Records for this exercise:
>>>
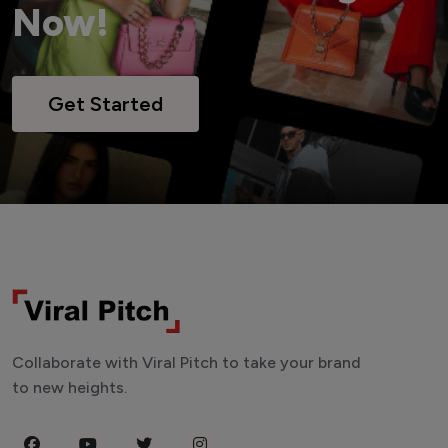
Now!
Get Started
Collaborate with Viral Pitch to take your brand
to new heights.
<<<
>>>
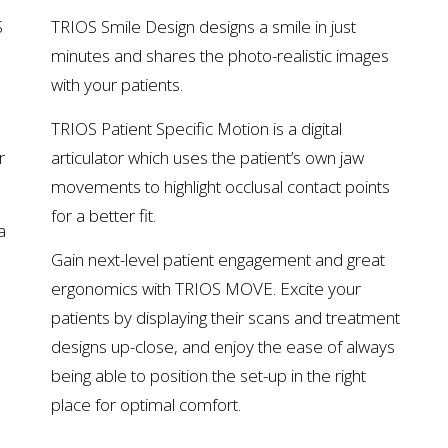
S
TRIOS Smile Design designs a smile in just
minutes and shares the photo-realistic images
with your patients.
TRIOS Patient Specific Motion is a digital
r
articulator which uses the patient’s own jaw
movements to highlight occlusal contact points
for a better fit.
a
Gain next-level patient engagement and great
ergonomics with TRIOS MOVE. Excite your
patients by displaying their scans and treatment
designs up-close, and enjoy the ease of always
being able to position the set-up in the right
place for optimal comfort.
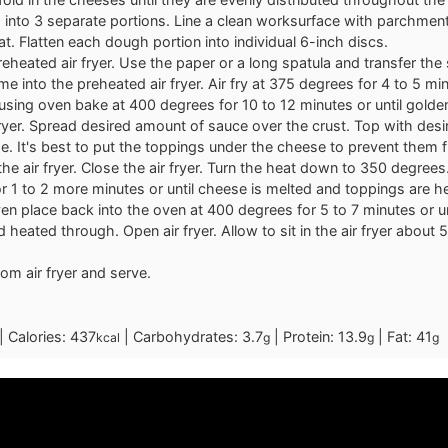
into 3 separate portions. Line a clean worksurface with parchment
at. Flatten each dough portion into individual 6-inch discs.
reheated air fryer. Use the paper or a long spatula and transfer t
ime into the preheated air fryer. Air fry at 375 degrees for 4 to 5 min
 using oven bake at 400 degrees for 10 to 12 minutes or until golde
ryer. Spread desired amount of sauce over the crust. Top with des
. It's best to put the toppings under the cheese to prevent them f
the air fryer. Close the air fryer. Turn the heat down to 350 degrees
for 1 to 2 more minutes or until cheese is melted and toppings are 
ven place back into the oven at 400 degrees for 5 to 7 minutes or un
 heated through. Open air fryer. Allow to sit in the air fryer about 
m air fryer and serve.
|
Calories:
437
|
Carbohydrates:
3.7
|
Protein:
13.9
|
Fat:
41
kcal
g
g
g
<<<
Task brief:
Across the listing above, report every line where "into" occurs.

Exercise answer:
into 3 separate portions. Line a clean worksurface with parchment
at. Flatten each dough portion into individual 6-inch discs.
ime into the preheated air fryer. Air fry at 375 degrees for 4 to 5 min
ven place back into the oven at 400 degrees for 5 to 7 minutes or un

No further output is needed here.